Question

Refer to the following scenario:You want to see if there is a difference between the exercise habits of Science majors and Math majors. You survey 135 science majors, and find out that 82 of them regularly exercise. You survey 92 math majors, and find out that 41 of them regularly exercise. You test your hypothesis that the proportions are different at the 1% significance level.1. Which of the following is the correct null hypothesis? A. H0 : A = 0 B. H0 : p = 0 C. H0: P1 = P2 D. H0 : H1 = 12 2. Which of the following is the correct alternative hypothesis? A. H0.: P1 + P2 B. H0 : P1 > P2 C. H0 : Pi + P2 D. H0 : M1 is not equal to M2 3. What is the pooled proportion of Science and Math majors that regularly exercise? 4. What is the p-value of your test? 5. State the conclusion of your test in context?6. What is a 99% confidence interval for the difference in the true proportions of Science and Math majors who regularly exercise?

Answer 1

Answer:

1. H0: P1 = P2

2. Ha: P1 ≠ P2

3. pooled proportion p = 0.542

4. P-value = 0.0171

5. The null hypothesis failed to be rejected.

At a signficance level of 0.01, there is not enough evidence to support the claim that there is significant difference between the exercise habits of Science majors and Math majors .

6. The 99% confidence interval for the difference between proportions is (-0.012, 0.335).

Step-by-step explanation:

We should perform a hypothesis test on the difference of proportions.

As we want to test if there is significant difference, the hypothesis are:

Null hypothesis: there is no significant difference between the proportions (p1-p2 = 0).

Alternative hypothesis: there is significant difference between the proportions (p1-p2 ≠ 0).

The sample 1 (science), of size n1=135 has a proportion of p1=0.607.

$p_1=X_1/n_1=82/135=0.607$

The sample 2 (math), of size n2=92 has a proportion of p2=0.446.

$p_2=X_2/n_2=41/92=0.446$

The difference between proportions is (p1-p2)=0.162.

$p_d=p_1-p_2=0.607-0.446=0.162$

The pooled proportion, needed to calculate the standard error, is:

$p=\dfrac{X_1+X_2}{n_1+n_2}=\dfrac{82+41}{135+92}=\dfrac{123}{227}=0.542$

The estimated standard error of the difference between means is computed using the formula:

$s_{p1-p2}=\sqrt{\dfrac{p(1-p)}{n_1}+\dfrac{p(1-p)}{n_2}}=\sqrt{\dfrac{0.542*0.458}{135}+\dfrac{0.542*0.458}{92}}\\\\\\s_{p1-p2}=\sqrt{0.001839+0.002698}=\sqrt{0.004537}=0.067$

Then, we can calculate the z-statistic as:

$z=\dfrac{p_d-(\pi_1-\pi_2)}{s_{p1-p2}}=\dfrac{0.162-0}{0.067}=\dfrac{0.162}{0.067}=2.4014$

This test is a two-tailed test, so the P-value for this test is calculated as (using a z-table):

$\text{P-value}=2\cdot P(z>2.4014)=0.0171$

As the P-value (0.0171) is bigger than the significance level (0.01), the effect is not significant.

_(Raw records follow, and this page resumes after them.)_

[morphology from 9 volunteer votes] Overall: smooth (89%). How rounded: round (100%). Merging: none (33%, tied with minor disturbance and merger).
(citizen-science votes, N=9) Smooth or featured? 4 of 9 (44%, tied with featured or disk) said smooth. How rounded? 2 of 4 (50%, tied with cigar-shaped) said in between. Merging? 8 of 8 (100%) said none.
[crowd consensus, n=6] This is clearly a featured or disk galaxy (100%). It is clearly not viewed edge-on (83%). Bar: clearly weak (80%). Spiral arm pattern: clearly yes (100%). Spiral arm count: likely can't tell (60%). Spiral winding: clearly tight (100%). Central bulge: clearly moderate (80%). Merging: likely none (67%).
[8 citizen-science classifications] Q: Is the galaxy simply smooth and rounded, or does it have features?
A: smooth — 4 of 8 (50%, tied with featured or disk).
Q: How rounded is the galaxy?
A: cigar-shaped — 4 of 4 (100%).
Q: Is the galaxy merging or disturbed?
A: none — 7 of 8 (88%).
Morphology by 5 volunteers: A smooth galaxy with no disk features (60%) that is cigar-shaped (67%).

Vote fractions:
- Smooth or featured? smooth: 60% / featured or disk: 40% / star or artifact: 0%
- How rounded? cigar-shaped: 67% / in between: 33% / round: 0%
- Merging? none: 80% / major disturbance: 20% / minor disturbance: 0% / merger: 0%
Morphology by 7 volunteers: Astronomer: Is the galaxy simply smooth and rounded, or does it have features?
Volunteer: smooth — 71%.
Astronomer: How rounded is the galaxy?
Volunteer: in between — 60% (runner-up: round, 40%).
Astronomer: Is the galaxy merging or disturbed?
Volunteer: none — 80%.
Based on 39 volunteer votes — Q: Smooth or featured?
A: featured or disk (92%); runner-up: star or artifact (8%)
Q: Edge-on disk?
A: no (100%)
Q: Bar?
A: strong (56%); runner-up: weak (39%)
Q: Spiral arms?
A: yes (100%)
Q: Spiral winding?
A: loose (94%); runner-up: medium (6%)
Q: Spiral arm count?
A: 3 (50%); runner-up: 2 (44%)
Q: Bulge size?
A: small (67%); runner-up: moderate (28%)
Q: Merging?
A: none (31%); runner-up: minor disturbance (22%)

The null hypothesis failed to be rejected.

At a signficance level of 0.01, there is not enough evidence to support the claim that there is significant difference between the exercise habits of Science majors and Math majors .

We want to calculate the bounds of a 99% confidence interval of the difference between proportions.

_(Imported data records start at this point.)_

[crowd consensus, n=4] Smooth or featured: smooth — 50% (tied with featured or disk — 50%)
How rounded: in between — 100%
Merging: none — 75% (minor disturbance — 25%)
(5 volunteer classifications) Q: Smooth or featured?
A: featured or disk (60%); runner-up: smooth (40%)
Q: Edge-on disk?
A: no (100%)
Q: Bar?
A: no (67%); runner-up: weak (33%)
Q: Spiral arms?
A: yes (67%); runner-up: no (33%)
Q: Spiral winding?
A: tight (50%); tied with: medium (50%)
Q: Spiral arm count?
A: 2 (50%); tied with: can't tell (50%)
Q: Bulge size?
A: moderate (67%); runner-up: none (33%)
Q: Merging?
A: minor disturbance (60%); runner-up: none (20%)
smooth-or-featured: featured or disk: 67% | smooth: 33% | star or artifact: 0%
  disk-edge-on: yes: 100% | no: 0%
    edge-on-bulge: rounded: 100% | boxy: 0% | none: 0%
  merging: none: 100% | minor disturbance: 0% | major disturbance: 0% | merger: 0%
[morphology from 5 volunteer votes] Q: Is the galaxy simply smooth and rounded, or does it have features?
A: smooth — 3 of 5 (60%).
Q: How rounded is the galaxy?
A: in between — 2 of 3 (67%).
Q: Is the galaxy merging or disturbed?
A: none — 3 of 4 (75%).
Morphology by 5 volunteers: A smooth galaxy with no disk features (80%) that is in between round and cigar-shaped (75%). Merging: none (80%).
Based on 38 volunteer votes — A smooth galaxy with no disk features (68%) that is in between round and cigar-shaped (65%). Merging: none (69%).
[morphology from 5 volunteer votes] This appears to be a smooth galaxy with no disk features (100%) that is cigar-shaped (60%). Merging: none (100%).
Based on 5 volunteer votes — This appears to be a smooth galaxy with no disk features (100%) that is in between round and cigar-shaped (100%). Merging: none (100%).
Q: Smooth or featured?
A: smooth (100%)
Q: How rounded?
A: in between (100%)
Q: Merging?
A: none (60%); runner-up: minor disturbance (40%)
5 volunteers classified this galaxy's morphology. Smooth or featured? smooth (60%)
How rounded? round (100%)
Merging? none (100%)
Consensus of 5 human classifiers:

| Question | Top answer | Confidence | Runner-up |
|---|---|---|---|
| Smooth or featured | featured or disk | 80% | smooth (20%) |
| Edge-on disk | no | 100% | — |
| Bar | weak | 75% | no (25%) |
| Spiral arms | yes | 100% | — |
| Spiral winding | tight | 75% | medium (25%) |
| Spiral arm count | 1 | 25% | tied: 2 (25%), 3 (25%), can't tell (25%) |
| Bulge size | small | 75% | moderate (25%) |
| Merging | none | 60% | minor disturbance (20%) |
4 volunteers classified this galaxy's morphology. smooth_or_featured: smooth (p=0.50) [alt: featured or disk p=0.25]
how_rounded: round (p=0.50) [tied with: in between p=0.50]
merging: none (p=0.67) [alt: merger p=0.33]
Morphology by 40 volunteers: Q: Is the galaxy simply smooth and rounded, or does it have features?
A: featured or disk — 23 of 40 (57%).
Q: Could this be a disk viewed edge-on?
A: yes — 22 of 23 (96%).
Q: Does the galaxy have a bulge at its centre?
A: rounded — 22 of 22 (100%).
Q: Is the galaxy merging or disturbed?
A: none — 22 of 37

For a 99% CI, the critical value for z is z=2.576.

The margin of error is:

$MOE=z \cdot s_{p1-p2}=2.576\cdot 0.067=0.1735$

Then, the lower and upper bounds of the confidence interval are:

$LL=(p_1-p_2)-z\cdot s_{p1-p2} = 0.162-0.1735=-0.012\\\\UL=(p_1-p_2)+z\cdot s_{p1-p2}= 0.162+0.1735=0.335$

The 99% confidence interval for the difference between proportions is (-0.012, 0.335).